### Problem to solve
The lines to copy run from the one containing "486 68 8602" to the last line of the entries; output those lines exactly and only them, without pictures.

### Recorded data
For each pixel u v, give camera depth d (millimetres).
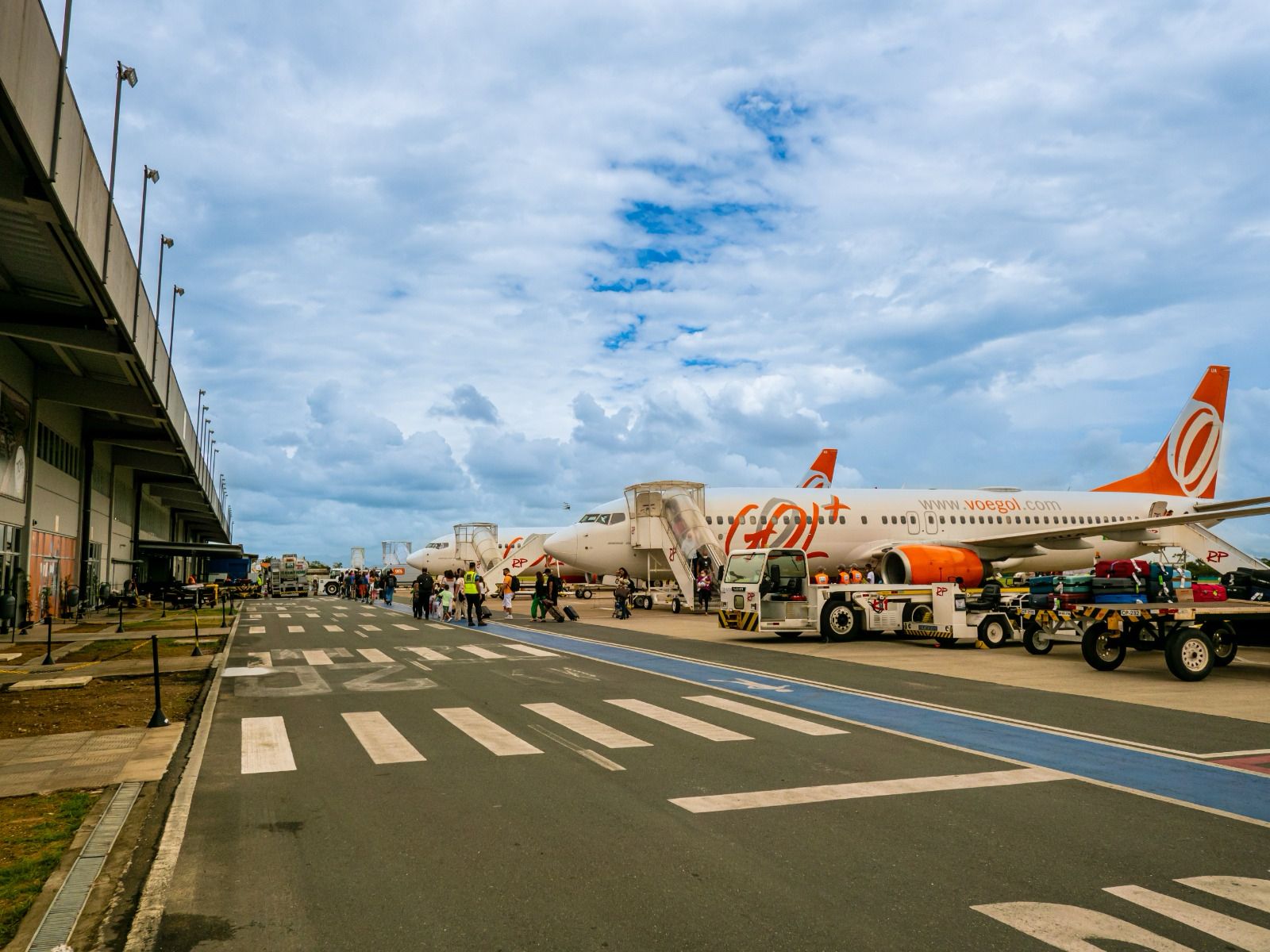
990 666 17672
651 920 4820
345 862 5801
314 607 46688
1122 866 5691
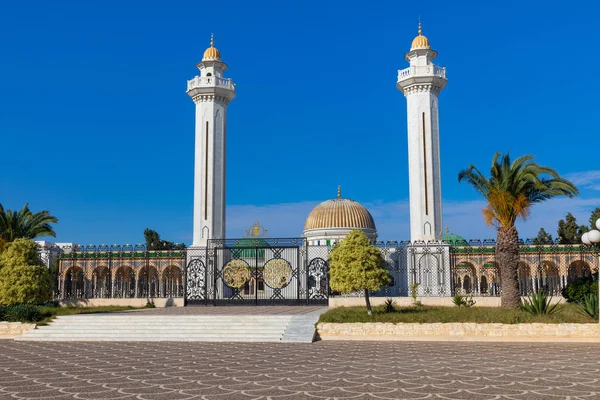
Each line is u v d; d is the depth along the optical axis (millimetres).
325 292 40281
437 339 22266
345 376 13500
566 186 27391
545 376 13352
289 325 24125
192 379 13227
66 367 15445
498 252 27844
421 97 46031
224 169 49812
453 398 10891
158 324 25531
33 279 29641
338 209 57188
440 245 37844
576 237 61344
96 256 42844
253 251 50969
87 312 31125
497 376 13375
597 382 12531
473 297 32938
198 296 38250
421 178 44875
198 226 48219
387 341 22000
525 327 21984
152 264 48188
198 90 49656
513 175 27672
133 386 12367
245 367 15148
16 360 17094
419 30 48344
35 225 38500
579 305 25047
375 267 25594
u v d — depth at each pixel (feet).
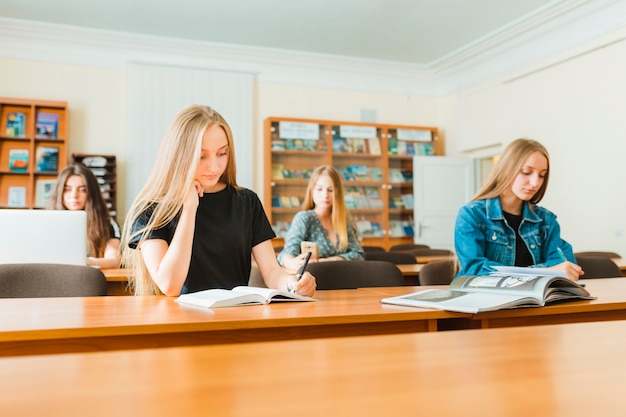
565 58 18.21
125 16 17.93
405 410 1.56
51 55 19.16
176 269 5.47
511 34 19.22
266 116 21.99
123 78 20.06
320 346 2.51
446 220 23.30
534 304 4.64
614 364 2.12
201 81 20.90
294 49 21.36
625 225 16.31
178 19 18.22
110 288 9.34
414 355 2.30
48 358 2.25
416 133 23.70
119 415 1.52
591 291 6.02
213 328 3.85
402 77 23.99
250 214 6.56
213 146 5.88
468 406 1.60
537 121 19.48
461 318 4.67
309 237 11.29
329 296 5.67
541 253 8.28
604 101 16.88
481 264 7.50
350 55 22.22
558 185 18.69
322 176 11.32
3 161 18.11
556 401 1.65
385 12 17.76
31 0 16.61
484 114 22.09
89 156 18.92
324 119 22.84
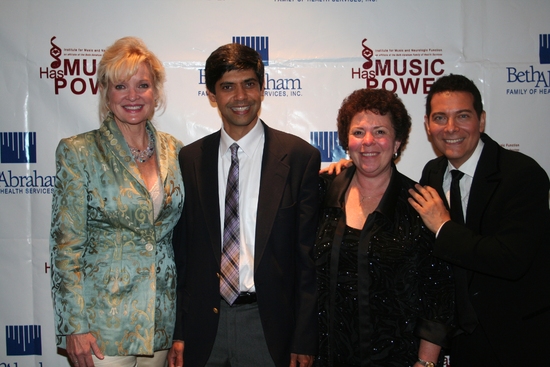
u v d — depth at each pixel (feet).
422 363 4.75
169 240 5.42
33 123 7.25
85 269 4.98
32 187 7.28
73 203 4.87
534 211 4.68
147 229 5.05
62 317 4.74
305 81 7.45
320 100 7.47
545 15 7.39
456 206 5.11
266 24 7.38
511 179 4.80
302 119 7.47
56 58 7.25
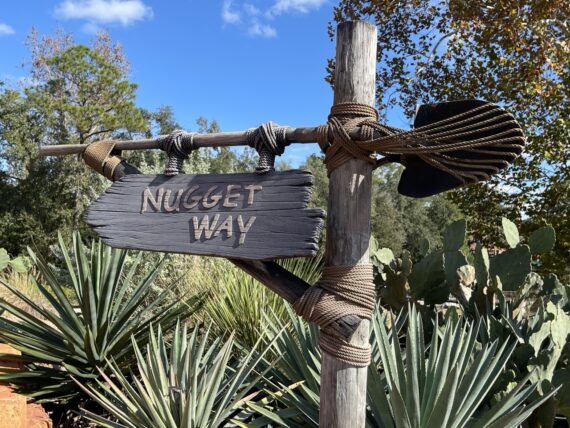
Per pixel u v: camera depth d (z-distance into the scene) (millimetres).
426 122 2076
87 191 23891
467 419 2439
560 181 8141
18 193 24094
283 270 2248
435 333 2809
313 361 3145
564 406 2760
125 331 4234
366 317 2084
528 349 3125
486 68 8602
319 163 23078
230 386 2955
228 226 2221
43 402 3826
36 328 4113
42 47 26266
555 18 8109
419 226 26969
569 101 8031
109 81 23078
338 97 2146
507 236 4418
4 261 7125
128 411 2900
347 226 2094
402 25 9734
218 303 5328
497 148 1943
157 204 2459
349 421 2064
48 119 23734
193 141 2512
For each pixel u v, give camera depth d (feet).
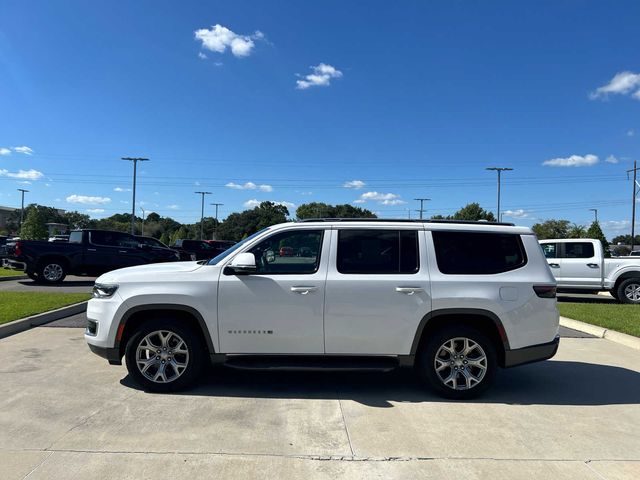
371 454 12.91
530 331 17.39
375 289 17.22
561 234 267.39
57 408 15.74
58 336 25.77
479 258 17.84
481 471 12.10
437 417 15.65
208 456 12.58
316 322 17.21
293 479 11.53
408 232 17.98
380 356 17.39
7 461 12.10
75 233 53.72
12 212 355.77
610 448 13.56
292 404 16.58
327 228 17.99
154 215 372.58
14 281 55.26
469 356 17.48
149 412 15.53
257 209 342.64
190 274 17.66
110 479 11.33
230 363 17.35
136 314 17.85
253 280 17.31
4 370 19.76
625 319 32.89
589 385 19.42
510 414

### Final answer
486 68 8602
319 163 23078
230 386 2955
228 226 2221
43 402 3826
36 328 4113
42 47 26266
555 18 8109
419 226 26969
569 101 8031
109 81 23078
338 97 2146
507 236 4418
4 261 7125
128 411 2900
347 226 2094
402 25 9734
218 303 5328
497 148 1943
157 204 2459
349 421 2064
48 119 23734
193 141 2512
For each pixel u v, give camera depth d (feet).
371 454 12.91
530 331 17.39
375 289 17.22
561 234 267.39
57 408 15.74
58 336 25.77
479 258 17.84
481 471 12.10
437 417 15.65
208 456 12.58
316 322 17.21
293 479 11.53
408 232 17.98
380 356 17.39
7 461 12.10
75 233 53.72
12 212 355.77
610 448 13.56
292 404 16.58
327 228 17.99
154 215 372.58
14 281 55.26
469 356 17.48
149 412 15.53
257 209 342.64
190 274 17.66
110 479 11.33
230 363 17.35
136 314 17.85
253 280 17.31
4 370 19.76
625 319 32.89
589 385 19.42
510 414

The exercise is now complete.